Aus Art. 124 EGBGB folge nichts anderes. Richtig sei zwar, dass der Landesgesetzgeber nicht dem Nachbarn Rechte nehmen kann, die sich aus § 1004 Abs. 1 BGB ergeben. Darum gehe es hier jedoch nicht. Vielmehr stelle sich die (Vor-)Frage, ob ein Grundstückseigentümer für natürliche Immissionen überhaupt verantwortlich ist. Scheide dies aus, gebe es den von dem Berufungsgericht beschriebenen Konflikt zwischen den Regeln des Bürgerlichen Gesetzbuchs und den landesrechtlichen Vorschriften nicht. Zudem würden die §§ 907, 910 BGB und die Gesetzesmaterialien zu diesen Vorschriften dafür sprechen, dass der Grundstückseigentümer für solche natürlichen Einwirkungen auf das Nachbargrundstück, die von § 910 BGB (Überhang) nicht erfasst werden, regelmäßig nicht verantwortlich sein soll, wenn die Anpflanzungen mit dem Landesnachbarrecht in Einklang stehen.

Nachbarliches Gemeinschaftsverhältnis führt zu keiner anderen Bewertung

Ein Beseitigungsanspruch lasse sich auch nicht aus dem nachbarlichen Gemeinschaftsverhältnis herleiten, da die Beeinträchtigungen zwar erheblich, aber nicht derart schwer seien, dass der Kläger sie trotz der in § 16 Abs. 1 Nr. 4a in Verbindung mit Abs. 2 Satz 1 NRG-BW a.F zum Ausdruck gekommenen Wertung nicht mehr hinzunehmen hätte.
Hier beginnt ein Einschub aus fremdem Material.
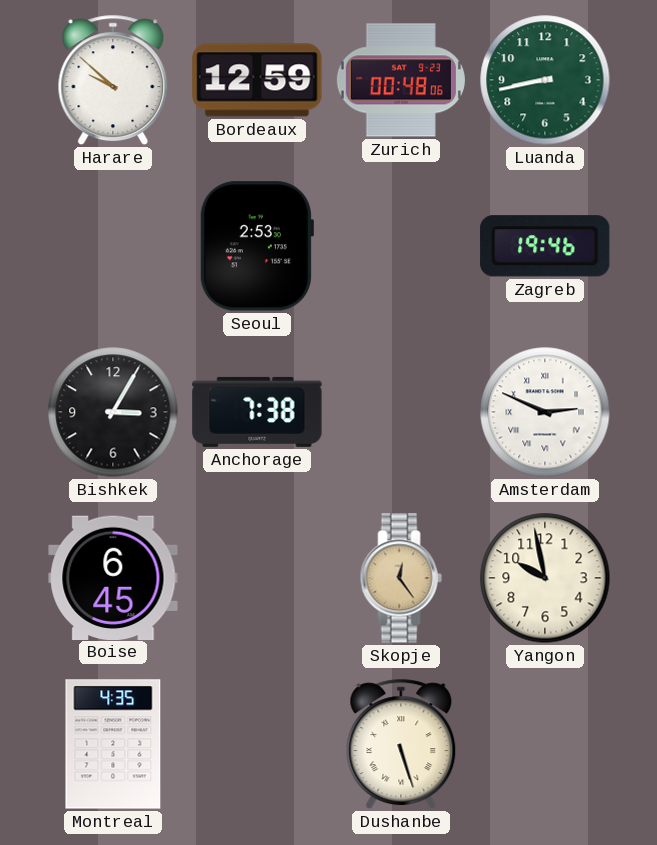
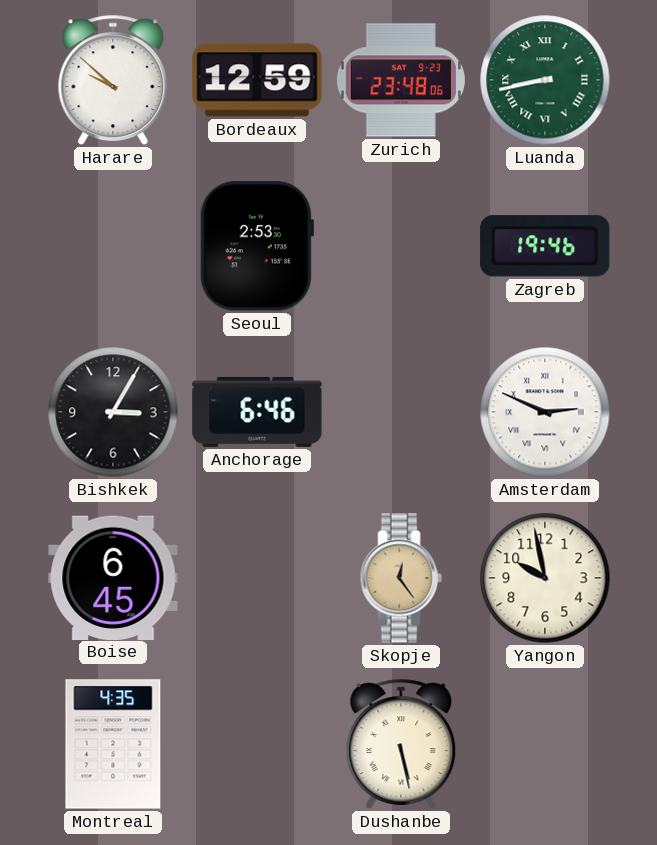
Zurich: 00:48 -> 23:48
Luanda numerals: Arabic -> Roman
Anchorage: 7:38 -> 6:46
Dushanbe: 5:27 -> 5:28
Auch Hilfsantrag erfolglos

Der mit dem Hilfsantrag geltend gemachte Anspruch auf eine Entschädigung von monatlich 230 Euro in den Monaten Juni bis November besteht laut BGH nicht. Da der Beklagte für die Beeinträchtigungen nicht verantwortlich sei, komme ein Ausgleichsanspruch gemäß § 906 Abs. 2 Satz 2 BGB weder in unmittelbarer noch in entsprechender Anwendung in Betracht.

BGH, Urteil vom 20.09.2019 - V ZR 218/18

Redaktion beck-aktuell, 20. September 2019.